Wissenschaftler vom Deutschen Primatenzentrum und der Universität Göttingen haben auf Madagaskar zwei neue Affenarten entdeckt. Sie gehören zu den so genannten Riesenmausmakis und den Mausmakis. Zur Identifizierung der neuen Primaten kombinierten die Forscher morphologische, verhaltenbiologische und genetische Daten.
Die Gattung der Riesenmausmakis enthielt bislang nur eine Art, Coquerel’s Riesenmausmaki (Mirza coquereli), die in zwei getrennten Populationen vorkommt. Bei Freilanduntersuchungen im Westen und im Nordwesten Madagaskars stießen Professor Peter Kappeler und seinen madagassischen Mitarbeitern auf erste Hinweise, dass erkennbare Unterschiede im Aussehen und Verhalten zwischen beiden Populationen eine Unterscheidung auf Artebene rechtfertigen. Genetische Vergleichsuntersuchungen von Christian Roos erbrachten den endgültigen Nachweis und bestätigten den Artstatus.
Nur 300 Gramm schwer
Wie die Wissenschaftler im Primate Report berichten, ist die neue Art aus Nord-Madagaskar knapp 300 Gramm schwer, besitzt einen langen buschigen Schwanz, relativ kleine Ohren und vergleichsweise große Hoden, was auf ein promiskes Paarungssystem hinweist. Die genetischen Studien ergaben, dass die beiden Arten seit etwa zwei Millionen Jahren geographisch voneinander getrennt sind.
Die neue Riesenmausmaki-Art trägt den Namen Mirza zaza. Zaza ist das madagassische Wort für „Kinder“. Ausschlaggegend für diese Benennung war die Tatsache, dass die neue Art kleiner als die bisher bekannte Art ist und somit auf deutsch als der Kleine Riesenmausmaki bezeichnet werden kann. Zudem wird die Art damit der derzeitigen Generation madagassischer Kinder gewidmet, in der Hoffnung, dass sie ihre Umwelt schätzen und sich für deren Erhalt einsetzen.
Riesenmausmakis sind in Gefangenschaft relativ selten, wobei die größte Population im Duke University Primate Center (DUPC), USA gehalten wird.
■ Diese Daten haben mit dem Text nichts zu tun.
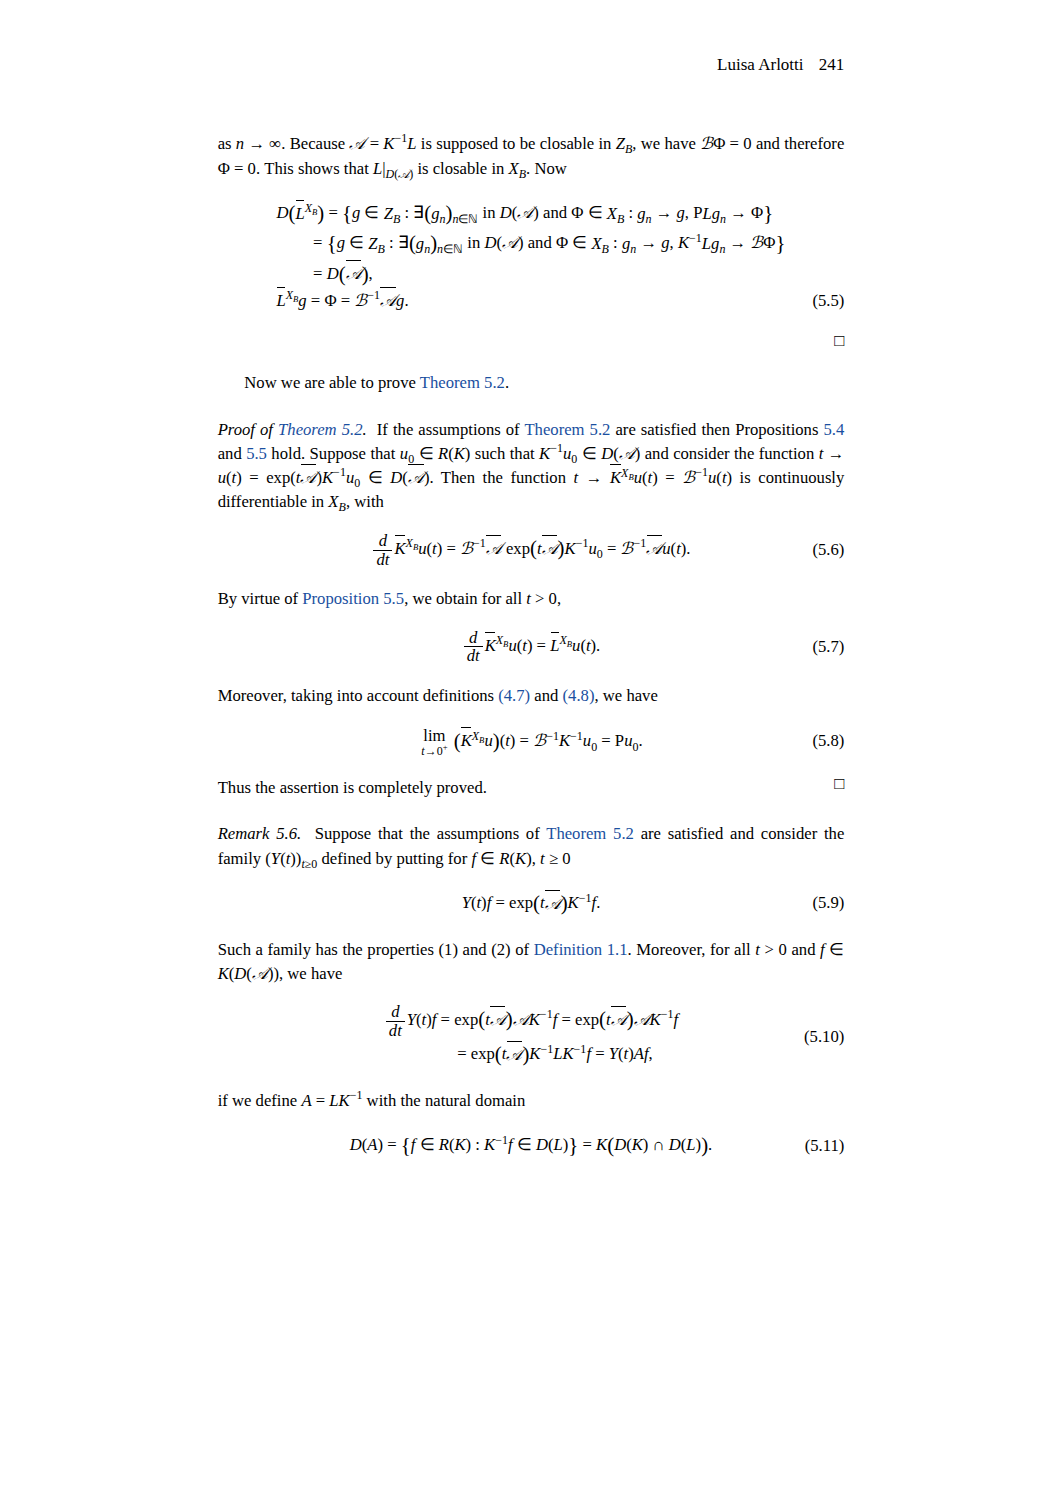Luisa Arlotti 241
as n → ∞. Because 𝒜 = K−1L is supposed to be closable in ZB, we have ℬΦ = 0 and therefore Φ = 0. This shows that L|D(𝒜) is closable in XB. Now
D(LXB) = {g ∈ ZB : ∃(gn)n∈ℕ in D(𝒜) and Φ ∈ XB : gn → g, PLgn → Φ} = {g ∈ ZB : ∃(gn)n∈ℕ in D(𝒜) and Φ ∈ XB : gn → g, K−1Lgn → ℬΦ} = D(𝒜), LXBg = Φ = ℬ−1𝒜g.
(5.5)
□
Now we are able to prove Theorem 5.2.
Proof of Theorem 5.2. If the assumptions of Theorem 5.2 are satisfied then Propositions 5.4 and 5.5 hold. Suppose that u0 ∈ R(K) such that K−1u0 ∈ D(𝒜) and consider the function t → u(t) = exp(t𝒜)K−1u0 ∈ D(𝒜). Then the function t → KXBu(t) = ℬ−1u(t) is continuously differentiable in XB, with
ddt KXBu(t) = ℬ−1𝒜 exp(t𝒜) K−1u0 = ℬ−1𝒜u(t). (5.6)
By virtue of Proposition 5.5, we obtain for all t > 0,
ddt KXBu(t) = LXBu(t). (5.7)
Moreover, taking into account definitions (4.7) and (4.8), we have
lim t→0+ (KXBu)(t) = ℬ−1K−1u0 = Pu0. (5.8)
Thus the assertion is completely proved.□
Remark 5.6. Suppose that the assumptions of Theorem 5.2 are satisfied and consider the family (Y(t))t≥0 defined by putting for f ∈ R(K), t ≥ 0
Y(t)f = exp(t𝒜) K−1f. (5.9)
Such a family has the properties (1) and (2) of Definition 1.1. Moreover, for all t > 0 and f ∈ K(D(𝒜)), we have
ddt Y(t)f = exp(t𝒜) 𝒜 K−1f = exp(t𝒜) 𝒜K−1f = exp(t𝒜) K−1LK−1f = Y(t)Af,
(5.10)
if we define A = LK−1 with the natural domain
D(A) = {f ∈ R(K) : K−1f ∈ D(L)} = K(D(K) ∩ D(L)). (5.11)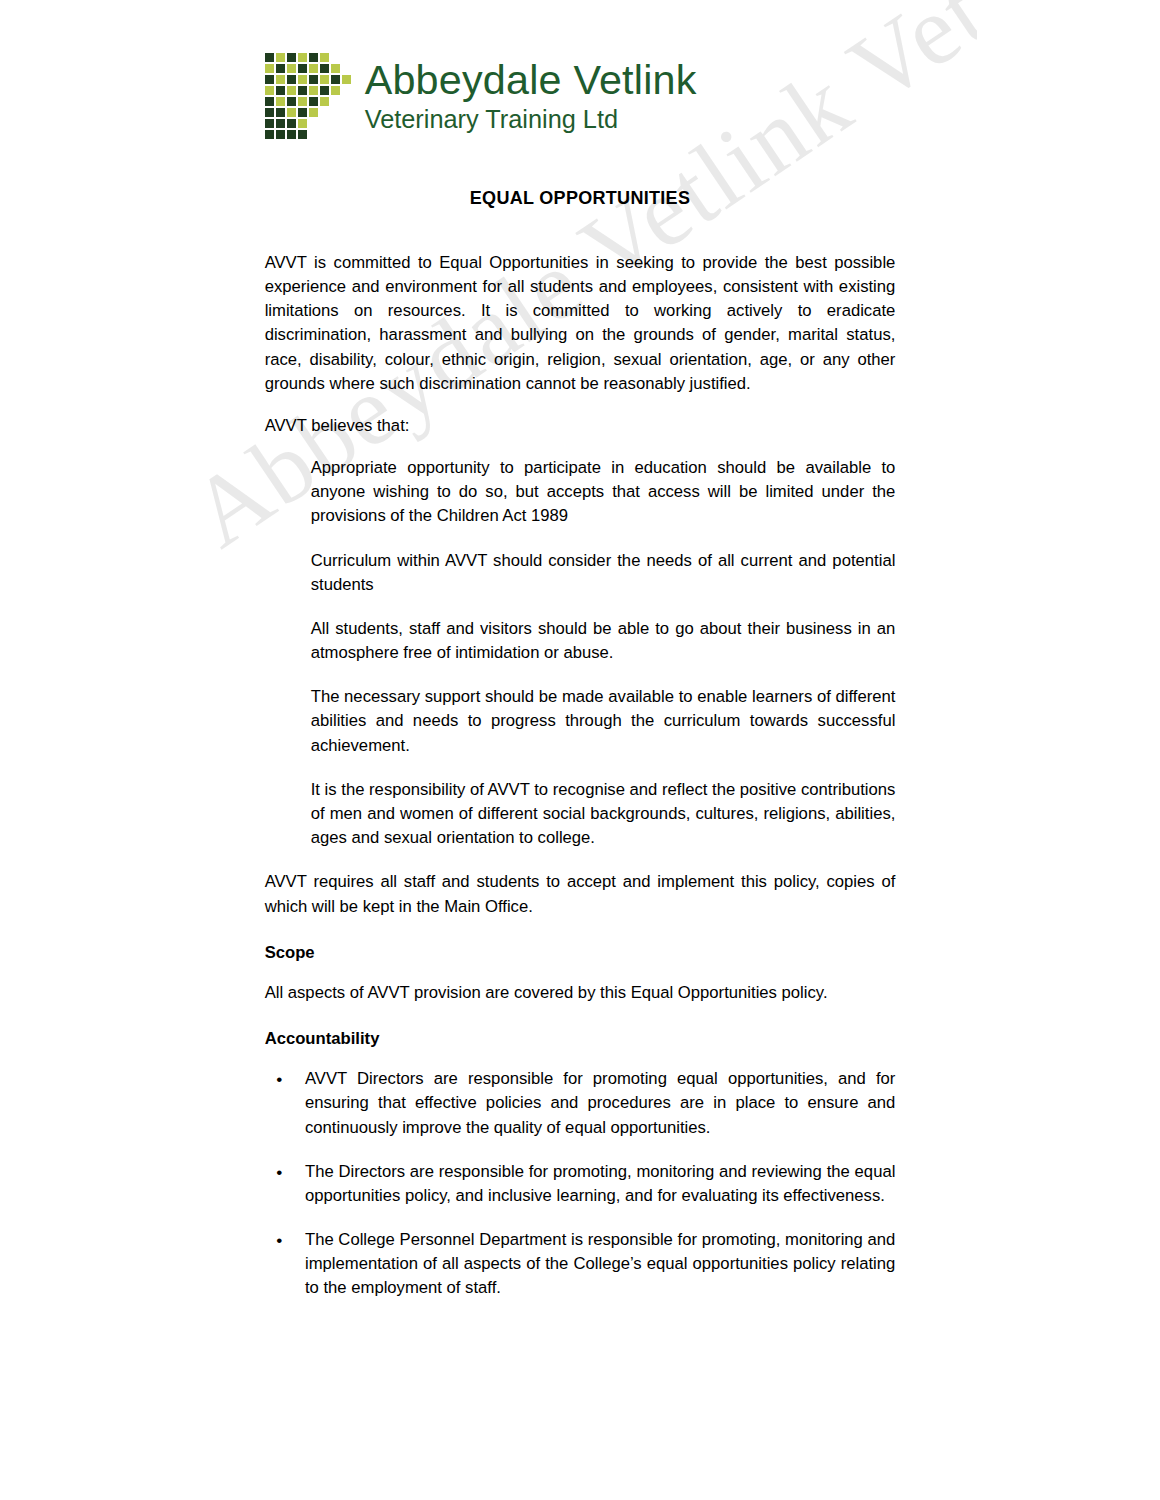Abbeydale Vetlink Veterinary Training Ltd
Abbeydale Vetlink
Veterinary Training Ltd
EQUAL OPPORTUNITIES
AVVT is committed to Equal Opportunities in seeking to provide the best possible experience and environment for all students and employees, consistent with existing limitations on resources. It is committed to working actively to eradicate discrimination, harassment and bullying on the grounds of gender, marital status, race, disability, colour, ethnic origin, religion, sexual orientation, age, or any other grounds where such discrimination cannot be reasonably justified.
AVVT believes that:
Appropriate opportunity to participate in education should be available to anyone wishing to do so, but accepts that access will be limited under the provisions of the Children Act 1989
Curriculum within AVVT should consider the needs of all current and potential students
All students, staff and visitors should be able to go about their business in an atmosphere free of intimidation or abuse.
The necessary support should be made available to enable learners of different abilities and needs to progress through the curriculum towards successful achievement.
It is the responsibility of AVVT to recognise and reflect the positive contributions of men and women of different social backgrounds, cultures, religions, abilities, ages and sexual orientation to college.
AVVT requires all staff and students to accept and implement this policy, copies of which will be kept in the Main Office.
Scope
All aspects of AVVT provision are covered by this Equal Opportunities policy.
Accountability
AVVT Directors are responsible for promoting equal opportunities, and for ensuring that effective policies and procedures are in place to ensure and continuously improve the quality of equal opportunities.
The Directors are responsible for promoting, monitoring and reviewing the equal opportunities policy, and inclusive learning, and for evaluating its effectiveness.
The College Personnel Department is responsible for promoting, monitoring and implementation of all aspects of the College’s equal opportunities policy relating to the employment of staff.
Genetische Studien haben ergeben, dass die dort gehaltenen Individuen der neuen Art angehören, und damit das DUPC die weltweit einzige Einrichtung ist, die diese Art beherbergt.
„Guter Mann“ im Regenwald
Die Gattung der Mausmakis umfasst derzeit acht Arten, wovon sechs erst in den letzten Jahren neu beschrieben wurden. Da die bisherigen Untersuchungen sich nur auf die Westküste Madagaskars beschränkten, war zu vermuten, dass die Regenwäldern Ostmadagaskars eine ähnliche hohe Artenvielfalt beherbergen.
Genetische Analysen zeigten, dass sich Mausmakis aus dem östlichen Regenwald der Insel vor über zwei Millionen Jahren von anderen Mausmaki-Populationen abspalteten und ließen den Schluss zu, dass es sich um eine eigenständige Art handelt. Anschließende morphologische Untersuchungen ergaben, dass die neue Form in ihrer Kopf-Rumpflänge mit der kleinsten Primatenart (Microcebus berthae) vergleichbar ist, jedoch deutlich schwerer ist.
Der Artname der neuen Mausmaki-Art ist Microcebus lehilahytsara, was auf deutsch „guter Mann“, auf englisch „good man“ bedeutet. Diese Art ist damit zu Ehren von Steven M. Goodman vom Field Museum Chicago und WWF Madagaskar benannt, der durch seine Arbeit seit Jahren die wichtigsten Beiträge zum Verständnis der Artenvielfalt auf Madagaskar liefert und der sich unermüdlich für den Erhalt der Flora und Fauna Madagaskars einsetzt.
Die Individuen, mit deren Kotproben die Untersuchungen erst ermöglicht wurden, werden im Zoo Zürich gehalten. Dort leben neun Tiere, die erst im März 2005 von Robert Zingg und Samuel Führer in Andasibe gefangen und in die Schweiz importiert wurden.
65 Primatenarten auf Madagaskar
Mit nunmehr 65 Arten besitzt Madagaskar weltweit die höchste Anzahl verschiedener Primatenarten. Im Gegensatz zu vielen anderen Ländern, sind alle diese Arten, die Lemuren, ausschließlich auf Madagaskar und einige der umliegenden Inseln beschränkt. Aufgrund dieser enormen Vielfalt auf engem Raum genießt Madagaskar weltweit die höchste Priorität bei internationalen Schutzorganisationen.
Die neuen Arten werden der Öffentlichkeit in einem Vortrag beim 1. Kongress der Europäischen Föderation für Primatologie am 10. August um 15:00h in Göttingen vorgestellt.